The natural products industry successfully joined forces May 22 when the supplement industry came under fire. Leaders say they gained ground but fall short of calling the actions a win. However, quick collaborative action cemented relationships and showed the importance of industry efforts from the grassroots to the board rooms to Capitol Hill.
Sen. Dick Durbin (D-Ill.) lobbed a last-minute amendment effort at the Food and Drug Administration (FDA) Safety and Innovation Act that many considered anti-supplement. Word came late that Tuesday and by the next day five industry groups came out with one voice in a joint statement, and began enacting a plan for their lobbyists and marshalling grassroots activists.
The groups were:
- American Herbal Products Association
- Consumer Healthcare Products Association
- Council for Responsible Nutrition
- Natural Products Association
- United Natural Products Alliance
The Natural Products Association alone counted more than 2,000 messages sent to members’ senators via its website. The association has 1,900 manufacturer and retail members representing more than 10,000 locations.
A 77-20 vote on Thursday felt like a victory as the Senate tabled the amendment that would have set new requirements for dietary supplement manufacturers to register all products and their ingredients with the FDA within 30 days of introduction, reformulation or discontinuation. But industry leaders say the issue isn’t going away as Durbin has pushed this agenda in various forms.
Industry collaboration hailed as 'smoothest ever'
The coalition effort by natural associations shows that collaboration works and lays groundwork for future efforts that are sure to rise. Association leaders have worked well together for years but it was government effort that really brought the groups together more formally about a year and a half ago. Directors now gather monthly to discuss legislative and regulatory issues and how they can cooperate.
Those relationships, they say, allowed them to put forth one industry face very quickly. Travis Gibbons, associate director of federal affairs for the 79 manufacturer member CHPA, pointed out that the groups have worked on amendments in the past but called this effort the smoothest ever and said it was a direct result of past collaboration.
That strong, singular voice made all the difference, they say.
“Five of us speaking together as one voice is always going to be louder than any of us individually,” said Elizabeth Hurst, NPA’s government relations manager. “Especially on issues like this, it is going to be so important for us to be able to (do that). We already have those lines of communications established so that when something like this happens we can move quickly and coordinate.”
And while some associations don’t have large grassroots organizers themselves, they all point to the importance of the natural health industry gathering as a whole—from consumer to retailer to manufacturers and all who use or engage in the business.

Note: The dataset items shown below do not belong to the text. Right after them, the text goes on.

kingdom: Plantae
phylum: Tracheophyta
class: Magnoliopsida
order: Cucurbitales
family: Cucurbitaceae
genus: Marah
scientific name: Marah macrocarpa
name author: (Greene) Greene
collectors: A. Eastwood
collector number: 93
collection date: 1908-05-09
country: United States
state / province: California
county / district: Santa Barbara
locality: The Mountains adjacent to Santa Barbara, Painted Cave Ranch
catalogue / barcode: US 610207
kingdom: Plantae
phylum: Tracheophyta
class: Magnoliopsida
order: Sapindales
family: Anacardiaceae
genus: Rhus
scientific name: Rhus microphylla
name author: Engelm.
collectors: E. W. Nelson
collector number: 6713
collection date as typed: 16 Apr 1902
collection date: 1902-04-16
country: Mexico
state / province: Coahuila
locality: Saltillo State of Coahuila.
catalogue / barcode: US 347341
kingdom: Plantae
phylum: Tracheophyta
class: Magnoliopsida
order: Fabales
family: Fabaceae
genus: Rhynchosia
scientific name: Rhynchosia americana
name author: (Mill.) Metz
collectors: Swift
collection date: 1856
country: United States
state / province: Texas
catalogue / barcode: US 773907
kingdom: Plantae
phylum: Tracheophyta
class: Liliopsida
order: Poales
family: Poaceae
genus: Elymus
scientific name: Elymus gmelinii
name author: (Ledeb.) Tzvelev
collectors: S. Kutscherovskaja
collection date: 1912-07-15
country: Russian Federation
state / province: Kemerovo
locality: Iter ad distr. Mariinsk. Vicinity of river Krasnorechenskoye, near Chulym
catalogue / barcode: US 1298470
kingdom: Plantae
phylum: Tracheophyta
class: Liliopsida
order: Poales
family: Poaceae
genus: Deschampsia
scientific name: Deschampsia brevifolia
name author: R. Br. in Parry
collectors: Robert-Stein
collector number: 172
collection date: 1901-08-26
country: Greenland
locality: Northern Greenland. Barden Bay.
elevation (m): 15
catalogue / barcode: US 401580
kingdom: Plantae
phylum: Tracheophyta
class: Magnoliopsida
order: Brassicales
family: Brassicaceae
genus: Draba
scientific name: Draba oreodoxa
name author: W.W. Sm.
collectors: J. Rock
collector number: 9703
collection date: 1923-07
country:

“Issues like this make you realize how valuable the dietary supplement industry’s grassroots are,” said Mike Greene, vice president of government affairs at CRN, which doesn’t have its own grassroots constituents. “Whether through retailers, direct sellers, consumer groups, they are valuable and they are what make the dietary supplement industry unique, it is what makes lobbying and our form of advocacy on Capitol Hill unique.”
On the consumer front, Greene noted the importance of the organizations Citizens for Health and the Alliance for Natural Health, which boasted nearly 90,000 messages against the Durbin amendment being sent in less than 24 hours.
Coalition members, however, caution from prematurely celebrating success.
“It’s important to remember issues affecting dietary supplements don’t go away,” Hurst said. “It’s important to never feel complacent. Something like this can happen in 24 hours, so we always need to be ready.”